One thing I have learned over the years is that automation is your friend. I think figures should be autogenerated as part of the data analysis pipeline (which should also be automated), and they should come out of the pipeline ready to be sent to the printer, no manual post-processing needed.

  • Try to minimize manual post-processing. This could bite you when you need to regenerate 50 figures one day before submission deadline or regenerate a set of figures after the person who created them left the group.

  • There is not the one perfect language and not the one perfect library for everything.

  • Within Python, many libraries exist:

    • Vega-Altair: declarative visualization, statistics built in

    • Matplotlib: probably the most standard and most widely used

    • Seaborn: high-level interface to Matplotlib, statistical functions built in

    • Plotly: interactive graphs

    • Bokeh: also here good for interactivity

    • plotnine: implementation of a grammar of graphics in Python, it is based on ggplot2

    • ggplot: R users will be more at home

    • PyNGL: used in the weather forecast community

    • K3D: Jupyter Notebook extension for 3D visualization

  • Two main families of libraries: procedural (e.g. Matplotlib) and declarative.

Why are we starting with Vega-Altair?

  • Concise and powerful

  • Allows us to focus on the data visualization part and get started without too much Python knowledge

  • The way it combines visual channels with data columns can feel intuitive

  • Interfaces very nicely with pandas

  • Easy to change figures

  • Good documentation

  • Open source

  • Makes it easy to save figures in a number of formats

  • Easy to save interactive visualizations to be used in websites

Loading and plotting a dataset

In this lesson will work with one of the Gapminder datasets.

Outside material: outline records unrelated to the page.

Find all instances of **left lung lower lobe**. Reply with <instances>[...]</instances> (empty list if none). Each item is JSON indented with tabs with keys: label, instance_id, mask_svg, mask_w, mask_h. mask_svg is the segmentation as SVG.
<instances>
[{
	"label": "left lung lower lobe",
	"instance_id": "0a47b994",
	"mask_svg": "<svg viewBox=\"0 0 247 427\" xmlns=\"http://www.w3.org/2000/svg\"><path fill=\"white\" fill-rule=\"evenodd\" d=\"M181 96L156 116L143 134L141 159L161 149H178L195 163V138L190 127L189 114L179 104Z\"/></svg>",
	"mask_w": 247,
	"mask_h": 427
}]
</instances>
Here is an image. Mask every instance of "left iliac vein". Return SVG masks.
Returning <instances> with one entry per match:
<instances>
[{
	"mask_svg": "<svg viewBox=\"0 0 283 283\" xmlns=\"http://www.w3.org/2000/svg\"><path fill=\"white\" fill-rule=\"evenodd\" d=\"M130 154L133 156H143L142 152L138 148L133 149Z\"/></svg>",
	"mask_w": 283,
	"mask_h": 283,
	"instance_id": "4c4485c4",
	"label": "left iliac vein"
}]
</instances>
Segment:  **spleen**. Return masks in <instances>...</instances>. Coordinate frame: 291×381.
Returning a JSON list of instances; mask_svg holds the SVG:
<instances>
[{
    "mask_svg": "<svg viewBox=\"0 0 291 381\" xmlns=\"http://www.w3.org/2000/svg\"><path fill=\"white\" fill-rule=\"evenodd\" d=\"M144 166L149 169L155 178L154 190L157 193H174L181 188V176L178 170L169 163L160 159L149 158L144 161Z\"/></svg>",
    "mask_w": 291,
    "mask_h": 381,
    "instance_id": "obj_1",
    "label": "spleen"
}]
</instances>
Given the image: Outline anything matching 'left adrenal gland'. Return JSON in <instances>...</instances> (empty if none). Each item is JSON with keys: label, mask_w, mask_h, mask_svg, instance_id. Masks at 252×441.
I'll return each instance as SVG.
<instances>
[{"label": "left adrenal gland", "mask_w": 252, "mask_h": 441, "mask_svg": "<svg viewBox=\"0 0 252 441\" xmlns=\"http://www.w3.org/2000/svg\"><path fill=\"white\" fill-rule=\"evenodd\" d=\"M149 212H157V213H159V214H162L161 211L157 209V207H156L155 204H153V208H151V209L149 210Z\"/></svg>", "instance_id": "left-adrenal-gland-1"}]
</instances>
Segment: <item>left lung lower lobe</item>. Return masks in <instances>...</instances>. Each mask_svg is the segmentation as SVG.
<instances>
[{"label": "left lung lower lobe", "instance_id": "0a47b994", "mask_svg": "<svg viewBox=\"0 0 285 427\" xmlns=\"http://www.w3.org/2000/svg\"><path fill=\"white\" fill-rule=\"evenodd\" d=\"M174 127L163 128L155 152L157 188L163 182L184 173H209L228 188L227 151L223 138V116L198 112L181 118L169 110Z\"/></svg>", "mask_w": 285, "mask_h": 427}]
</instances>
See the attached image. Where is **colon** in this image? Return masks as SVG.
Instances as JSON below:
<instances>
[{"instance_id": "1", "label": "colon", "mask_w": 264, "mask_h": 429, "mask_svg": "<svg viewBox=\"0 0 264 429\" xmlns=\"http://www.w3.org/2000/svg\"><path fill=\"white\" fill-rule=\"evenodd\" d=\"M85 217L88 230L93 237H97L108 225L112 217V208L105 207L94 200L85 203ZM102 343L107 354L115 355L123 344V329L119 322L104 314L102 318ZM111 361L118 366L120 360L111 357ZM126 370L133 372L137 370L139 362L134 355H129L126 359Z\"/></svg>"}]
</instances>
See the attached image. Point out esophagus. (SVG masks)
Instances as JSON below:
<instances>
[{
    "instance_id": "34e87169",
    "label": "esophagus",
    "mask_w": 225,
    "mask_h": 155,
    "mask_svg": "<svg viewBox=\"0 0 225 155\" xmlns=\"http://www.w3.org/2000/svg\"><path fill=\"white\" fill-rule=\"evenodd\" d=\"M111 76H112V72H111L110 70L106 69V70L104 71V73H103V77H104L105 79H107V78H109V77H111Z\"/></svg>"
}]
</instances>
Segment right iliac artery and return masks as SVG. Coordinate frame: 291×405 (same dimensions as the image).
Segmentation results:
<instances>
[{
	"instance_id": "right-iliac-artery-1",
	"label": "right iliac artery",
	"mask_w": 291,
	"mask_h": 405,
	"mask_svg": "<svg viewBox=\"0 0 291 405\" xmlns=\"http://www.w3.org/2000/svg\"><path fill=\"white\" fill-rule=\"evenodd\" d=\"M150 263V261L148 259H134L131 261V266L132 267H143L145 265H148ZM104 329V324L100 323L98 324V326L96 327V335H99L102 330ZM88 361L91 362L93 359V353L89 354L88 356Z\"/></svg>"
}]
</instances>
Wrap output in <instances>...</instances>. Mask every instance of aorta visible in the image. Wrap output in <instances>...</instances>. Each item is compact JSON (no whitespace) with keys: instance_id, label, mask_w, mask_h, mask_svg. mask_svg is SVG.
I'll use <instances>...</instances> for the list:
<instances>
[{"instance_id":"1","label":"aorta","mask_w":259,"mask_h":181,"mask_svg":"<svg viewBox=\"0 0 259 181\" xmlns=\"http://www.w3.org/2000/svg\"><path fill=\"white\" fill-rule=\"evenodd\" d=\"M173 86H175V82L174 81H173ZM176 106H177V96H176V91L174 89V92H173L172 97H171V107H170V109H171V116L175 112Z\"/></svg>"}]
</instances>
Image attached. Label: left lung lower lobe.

Let us together read and plot the data and then we explain what is happening and we will improve the figure together. First we read and inspect the data:

# import necessary libraries
import altair as alt
import pandas as pd

# read the data
url_prefix = "https://raw.githubusercontent.com/plotly/datasets/master/"
data = pd.read_csv(url_prefix + "gapminder_with_codes.csv")

# print overview of the dataset
data

With very few lines we can get the first plot:

alt.Chart(data).mark_point().encode(
    x="gdpPercap",
    y="lifeExp",
)
First raw plot with all countries and all years.

First raw plot with all countries and all years.

Observe how we connect (encode) visual channels to data columns:

  • x-coordinate with “gdpPercap”

  • y-coordinate with “lifeExp”

The following code would have the same effect but the above version might be easier to read:

alt.Chart(data).mark_point().encode(x="gdpPercap", y="lifeExp")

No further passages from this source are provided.